The HOXA3 transgene is not expressed in peripheral blood or bone marrow cells and has no effect on endogenous Hoxa3. (A): Quantitative reverse-transcription polymerase chain reaction (RT-PCR) of RNA isolated from wound tissue, peripheral blood, and bone marrow from diabetic mice treated with control or CMV-HOXA3 plasmid showing relative expression of the HOXA3 transgene at day 4 following wounding. (B): Quantitative RT-PCR of RNA isolated from wound tissue from diabetic mice treated with control or CMV-HOXA3 plasmid showing relative expression of endogenous Hoxa3. (C): Analysis of transgene expression 4 days after wounding and gene transfer. Transgene expression is shown in green in the upper left panel, white arrowhead indicates expression in hair follicle cells, yellow arrowhead indicates expression in basal keratinocytes, and red arrowhead indicates expression in leukocytes. Leukocytes are marked with red (Cd45) in upper middle panel, and Cd34⁺ cells are shown blue in upper right panel. Lower panels show merged channels as indicated. Scale bar = 100 μm. Abbreviations: +A3, plus HOXA3; BM, bone marrow; cntl, control; PB, peripheral blood; Tg, transgene; Wnd, wound tissue.
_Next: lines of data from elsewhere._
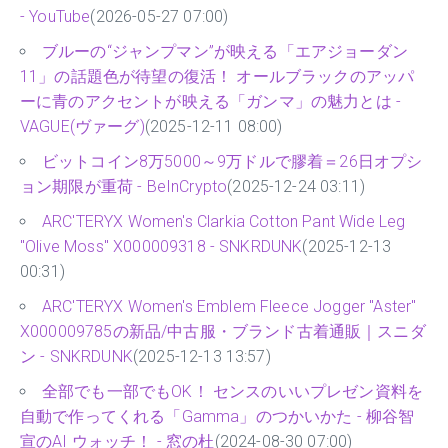
- YouTube
(2026-05-27 07:00)
ブルーの“ジャンプマン”が映える「エアジョーダン
11」の話題色が待望の復活！ オールブラックのアッパ
ーに青のアクセントが映える「ガンマ」の魅力とは -
VAGUE(ヴァーグ)
(2025-12-11 08:00)
ビットコイン8万5000～9万ドルで膠着＝26日オプシ
ョン期限が重荷 - BeInCrypto
(2025-12-24 03:11)
ARC'TERYX Women's Clarkia Cotton Pant Wide Leg
"Olive Moss" X000009318 - SNKRDUNK
(2025-12-13
00:31)
ARC'TERYX Women's Emblem Fleece Jogger "Aster"
X000009785の新品/中古服・ブランド古着通販｜スニダ
ン - SNKRDUNK
(2025-12-13 13:57)
全部でも一部でもOK！ センスのいいプレゼン資料を
自動で作ってくれる「Gamma」のつかいかた - 柳谷智
宣のAI ウォッチ！ - 窓の杜
(2024-08-30 07:00)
Expression of HOXA3 in diabetic wounds results in activation of proangiogenic genes and repression of proinflammatory genes at the wound site. (A): Schematic representation of microarray experiment. Mice were split into two groups; unwounded skin was harvested at day 0 and wounded skin, at day 4. Gene expression profiles of control-treated and HOXA3-treated wounds were compared. (B): NF-κB pathway member gene expression analysis in response to CMV-HOXA3 treatment. (C): Quantitative reverse-transcription polymerase chain reaction (qRT-PCR) validation of selected genes that are central to NF-κB pathway signal transduction. (D): qRT-PCR of Tnfa expression in control-treated and CMV-HOXA3-treated wounds at days 0, 4, and 7. (E): Proangiogenic gene expression analysis in response to CMV-HOXA3 treatment of diabetic wounds. (F): qRT-PCR validation of selected genes known to promote endothelial progenitor cell (EPC) mobilization and recruitment to sites of neovascularization. (G): Model of HOXA3 function during wound repair. Expression of HOXA3 in diabetic wounds results in downregulation of members of the NF-κB pathway, leading to a decrease in Tnf-α expression. This results in reduced inflammation and a wound environment more conducive to repair and vascular regeneration. Abbreviations: +A3, plus HOXA3; cntl, control; downreg, downregulation; NF-κB, nuclear factor κB; qPCR, quantitative polymerase chain reaction; TNF-α, tumor necrosis factor α; upreg, upregulation.